Task brief: Read through the data and report every line in which the word "control" occurs.

(Dataset items)
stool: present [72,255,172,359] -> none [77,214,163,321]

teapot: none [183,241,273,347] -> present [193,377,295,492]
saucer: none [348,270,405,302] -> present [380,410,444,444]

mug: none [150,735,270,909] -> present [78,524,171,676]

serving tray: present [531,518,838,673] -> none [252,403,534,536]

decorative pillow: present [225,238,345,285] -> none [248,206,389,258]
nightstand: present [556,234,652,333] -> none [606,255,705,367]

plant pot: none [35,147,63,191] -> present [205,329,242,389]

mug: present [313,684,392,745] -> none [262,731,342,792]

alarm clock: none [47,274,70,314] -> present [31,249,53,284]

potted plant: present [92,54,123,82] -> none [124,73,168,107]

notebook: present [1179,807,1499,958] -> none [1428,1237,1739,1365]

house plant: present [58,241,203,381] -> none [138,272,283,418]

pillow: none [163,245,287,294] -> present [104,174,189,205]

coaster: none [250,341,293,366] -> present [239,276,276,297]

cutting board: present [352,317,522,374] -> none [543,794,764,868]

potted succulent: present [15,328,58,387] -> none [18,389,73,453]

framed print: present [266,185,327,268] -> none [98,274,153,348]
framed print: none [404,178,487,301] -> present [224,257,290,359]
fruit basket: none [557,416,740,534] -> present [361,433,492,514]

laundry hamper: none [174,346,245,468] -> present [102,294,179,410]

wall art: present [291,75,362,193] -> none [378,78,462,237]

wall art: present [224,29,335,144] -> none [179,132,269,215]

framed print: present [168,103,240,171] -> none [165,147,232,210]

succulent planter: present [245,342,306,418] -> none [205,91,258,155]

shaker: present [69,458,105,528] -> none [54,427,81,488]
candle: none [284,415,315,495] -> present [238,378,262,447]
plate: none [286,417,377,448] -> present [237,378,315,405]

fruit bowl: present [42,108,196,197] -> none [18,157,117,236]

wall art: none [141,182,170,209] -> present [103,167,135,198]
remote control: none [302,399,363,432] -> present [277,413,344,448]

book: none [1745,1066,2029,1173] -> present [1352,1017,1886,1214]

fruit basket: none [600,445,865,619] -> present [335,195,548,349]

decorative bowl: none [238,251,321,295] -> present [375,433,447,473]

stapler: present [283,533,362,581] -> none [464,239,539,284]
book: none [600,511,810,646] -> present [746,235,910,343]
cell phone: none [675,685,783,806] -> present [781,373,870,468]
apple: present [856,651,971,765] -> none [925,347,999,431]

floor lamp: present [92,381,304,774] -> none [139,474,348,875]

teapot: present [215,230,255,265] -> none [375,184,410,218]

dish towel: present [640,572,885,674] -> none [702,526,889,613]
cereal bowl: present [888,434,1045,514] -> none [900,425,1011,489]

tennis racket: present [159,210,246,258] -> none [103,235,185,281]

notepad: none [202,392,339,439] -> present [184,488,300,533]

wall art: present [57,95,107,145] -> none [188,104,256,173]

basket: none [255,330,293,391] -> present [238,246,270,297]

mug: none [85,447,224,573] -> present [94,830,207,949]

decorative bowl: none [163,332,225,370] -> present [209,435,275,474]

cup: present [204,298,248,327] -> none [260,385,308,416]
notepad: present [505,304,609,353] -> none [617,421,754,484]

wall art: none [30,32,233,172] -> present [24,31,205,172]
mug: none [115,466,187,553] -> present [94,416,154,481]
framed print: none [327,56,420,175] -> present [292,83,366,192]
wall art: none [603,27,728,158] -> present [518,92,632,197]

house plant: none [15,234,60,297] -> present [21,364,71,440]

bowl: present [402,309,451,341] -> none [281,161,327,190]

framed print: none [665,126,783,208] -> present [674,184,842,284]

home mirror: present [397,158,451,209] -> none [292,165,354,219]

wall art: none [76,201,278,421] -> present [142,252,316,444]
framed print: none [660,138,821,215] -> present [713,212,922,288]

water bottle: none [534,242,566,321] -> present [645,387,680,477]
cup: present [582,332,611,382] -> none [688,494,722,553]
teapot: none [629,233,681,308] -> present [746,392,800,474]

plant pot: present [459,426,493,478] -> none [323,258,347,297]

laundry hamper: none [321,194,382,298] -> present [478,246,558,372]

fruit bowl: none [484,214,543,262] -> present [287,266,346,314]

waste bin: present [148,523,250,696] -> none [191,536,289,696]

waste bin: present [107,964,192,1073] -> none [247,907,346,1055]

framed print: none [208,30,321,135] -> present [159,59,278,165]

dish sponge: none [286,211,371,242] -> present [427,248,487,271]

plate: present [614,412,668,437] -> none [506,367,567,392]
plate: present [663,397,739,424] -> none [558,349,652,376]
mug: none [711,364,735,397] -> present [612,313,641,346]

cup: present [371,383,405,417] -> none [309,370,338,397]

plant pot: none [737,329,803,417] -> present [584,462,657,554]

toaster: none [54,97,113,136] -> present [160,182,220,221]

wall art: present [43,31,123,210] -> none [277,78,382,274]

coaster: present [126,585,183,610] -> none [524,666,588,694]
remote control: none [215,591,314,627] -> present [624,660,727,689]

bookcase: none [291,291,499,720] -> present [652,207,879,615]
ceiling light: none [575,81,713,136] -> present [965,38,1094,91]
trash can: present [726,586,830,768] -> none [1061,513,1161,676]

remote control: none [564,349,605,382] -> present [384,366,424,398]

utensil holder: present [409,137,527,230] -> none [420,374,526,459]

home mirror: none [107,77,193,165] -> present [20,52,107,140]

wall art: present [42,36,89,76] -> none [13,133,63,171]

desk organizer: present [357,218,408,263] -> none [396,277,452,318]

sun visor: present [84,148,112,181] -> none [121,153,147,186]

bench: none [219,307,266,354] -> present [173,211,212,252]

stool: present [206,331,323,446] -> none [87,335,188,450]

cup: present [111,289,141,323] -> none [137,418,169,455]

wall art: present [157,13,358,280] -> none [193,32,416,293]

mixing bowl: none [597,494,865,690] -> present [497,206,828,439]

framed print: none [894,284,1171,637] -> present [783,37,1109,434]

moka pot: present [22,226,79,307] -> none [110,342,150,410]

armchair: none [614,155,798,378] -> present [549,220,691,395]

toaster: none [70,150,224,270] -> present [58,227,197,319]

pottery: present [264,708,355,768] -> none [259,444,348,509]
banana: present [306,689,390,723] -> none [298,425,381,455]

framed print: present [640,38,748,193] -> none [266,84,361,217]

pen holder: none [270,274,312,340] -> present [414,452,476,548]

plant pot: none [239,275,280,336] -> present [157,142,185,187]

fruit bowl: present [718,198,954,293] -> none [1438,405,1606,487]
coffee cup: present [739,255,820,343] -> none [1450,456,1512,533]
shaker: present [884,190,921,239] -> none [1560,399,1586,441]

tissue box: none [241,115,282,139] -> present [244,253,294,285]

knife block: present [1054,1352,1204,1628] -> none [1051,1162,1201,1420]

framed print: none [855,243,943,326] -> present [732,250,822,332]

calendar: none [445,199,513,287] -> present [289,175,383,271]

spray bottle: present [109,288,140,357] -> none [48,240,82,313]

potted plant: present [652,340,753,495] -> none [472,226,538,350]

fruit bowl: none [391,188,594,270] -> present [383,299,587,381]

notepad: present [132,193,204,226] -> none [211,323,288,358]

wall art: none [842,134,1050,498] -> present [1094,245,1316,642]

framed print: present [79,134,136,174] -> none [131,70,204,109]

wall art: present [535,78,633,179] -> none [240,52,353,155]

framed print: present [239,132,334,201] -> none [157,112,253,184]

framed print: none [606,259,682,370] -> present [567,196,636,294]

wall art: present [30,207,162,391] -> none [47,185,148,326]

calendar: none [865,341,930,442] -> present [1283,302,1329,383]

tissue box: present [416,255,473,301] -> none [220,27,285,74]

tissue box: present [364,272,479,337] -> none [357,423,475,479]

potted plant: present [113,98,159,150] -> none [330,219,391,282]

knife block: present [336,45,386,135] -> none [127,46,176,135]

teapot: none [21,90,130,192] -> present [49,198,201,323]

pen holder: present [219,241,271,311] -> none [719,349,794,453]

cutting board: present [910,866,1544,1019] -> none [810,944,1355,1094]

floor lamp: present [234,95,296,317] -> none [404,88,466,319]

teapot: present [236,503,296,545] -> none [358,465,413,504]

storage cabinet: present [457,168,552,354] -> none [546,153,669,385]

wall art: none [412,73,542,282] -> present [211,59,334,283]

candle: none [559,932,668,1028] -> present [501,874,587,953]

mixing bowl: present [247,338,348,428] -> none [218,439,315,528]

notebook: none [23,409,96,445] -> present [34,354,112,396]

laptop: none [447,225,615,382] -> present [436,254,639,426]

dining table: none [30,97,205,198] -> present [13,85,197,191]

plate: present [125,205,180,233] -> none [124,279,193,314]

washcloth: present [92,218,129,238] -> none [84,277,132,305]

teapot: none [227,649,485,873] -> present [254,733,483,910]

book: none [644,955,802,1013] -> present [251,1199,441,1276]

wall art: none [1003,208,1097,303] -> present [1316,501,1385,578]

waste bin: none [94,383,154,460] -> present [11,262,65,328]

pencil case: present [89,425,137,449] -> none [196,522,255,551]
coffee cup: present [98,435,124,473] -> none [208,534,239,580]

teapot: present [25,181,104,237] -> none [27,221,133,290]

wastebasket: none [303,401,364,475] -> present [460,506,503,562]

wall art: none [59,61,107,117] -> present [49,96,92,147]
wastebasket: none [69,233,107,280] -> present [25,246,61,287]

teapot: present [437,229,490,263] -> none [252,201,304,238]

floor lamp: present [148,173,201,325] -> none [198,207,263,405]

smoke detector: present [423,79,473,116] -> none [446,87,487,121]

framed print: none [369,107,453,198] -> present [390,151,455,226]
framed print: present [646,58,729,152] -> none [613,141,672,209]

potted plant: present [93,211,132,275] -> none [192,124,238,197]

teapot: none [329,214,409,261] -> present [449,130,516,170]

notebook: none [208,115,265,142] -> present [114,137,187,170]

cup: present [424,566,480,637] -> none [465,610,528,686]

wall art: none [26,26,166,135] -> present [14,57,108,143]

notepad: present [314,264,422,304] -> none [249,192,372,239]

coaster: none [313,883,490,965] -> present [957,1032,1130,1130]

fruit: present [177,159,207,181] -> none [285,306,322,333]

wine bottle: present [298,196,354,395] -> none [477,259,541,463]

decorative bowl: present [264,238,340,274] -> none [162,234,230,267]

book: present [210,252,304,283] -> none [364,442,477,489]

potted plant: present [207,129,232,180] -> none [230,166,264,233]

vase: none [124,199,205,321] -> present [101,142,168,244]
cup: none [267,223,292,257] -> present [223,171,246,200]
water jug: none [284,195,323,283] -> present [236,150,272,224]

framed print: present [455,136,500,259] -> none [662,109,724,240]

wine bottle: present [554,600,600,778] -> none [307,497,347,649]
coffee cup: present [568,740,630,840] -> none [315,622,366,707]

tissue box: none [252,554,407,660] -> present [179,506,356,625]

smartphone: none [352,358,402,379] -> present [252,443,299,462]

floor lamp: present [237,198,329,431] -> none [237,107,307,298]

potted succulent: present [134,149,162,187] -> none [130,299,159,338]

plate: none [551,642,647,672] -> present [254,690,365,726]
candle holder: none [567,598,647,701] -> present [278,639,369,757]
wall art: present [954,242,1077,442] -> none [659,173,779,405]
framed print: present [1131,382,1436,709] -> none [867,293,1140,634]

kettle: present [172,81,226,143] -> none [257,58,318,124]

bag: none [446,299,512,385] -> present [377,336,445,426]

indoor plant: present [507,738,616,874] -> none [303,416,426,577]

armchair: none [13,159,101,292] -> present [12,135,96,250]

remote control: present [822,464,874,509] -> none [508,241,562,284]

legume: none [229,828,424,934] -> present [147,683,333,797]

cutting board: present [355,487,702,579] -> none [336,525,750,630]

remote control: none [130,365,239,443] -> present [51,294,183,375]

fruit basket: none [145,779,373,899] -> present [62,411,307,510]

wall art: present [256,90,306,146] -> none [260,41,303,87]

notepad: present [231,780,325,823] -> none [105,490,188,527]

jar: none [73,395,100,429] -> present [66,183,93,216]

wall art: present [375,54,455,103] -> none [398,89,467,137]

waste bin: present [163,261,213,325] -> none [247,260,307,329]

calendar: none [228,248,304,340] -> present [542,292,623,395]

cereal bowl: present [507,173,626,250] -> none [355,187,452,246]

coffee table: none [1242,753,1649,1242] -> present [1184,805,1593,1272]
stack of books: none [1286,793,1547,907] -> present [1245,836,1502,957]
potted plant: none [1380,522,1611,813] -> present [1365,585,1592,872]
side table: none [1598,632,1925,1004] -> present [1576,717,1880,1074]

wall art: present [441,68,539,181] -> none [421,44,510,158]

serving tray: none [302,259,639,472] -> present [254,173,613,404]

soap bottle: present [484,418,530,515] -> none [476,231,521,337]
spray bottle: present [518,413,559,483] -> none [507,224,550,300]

Solution for this task:
remote control: none [302,399,363,432] -> present [277,413,344,448]
remote control: none [215,591,314,627] -> present [624,660,727,689]
remote control: none [564,349,605,382] -> present [384,366,424,398]
remote control: present [822,464,874,509] -> none [508,241,562,284]
remote control: none [130,365,239,443] -> present [51,294,183,375]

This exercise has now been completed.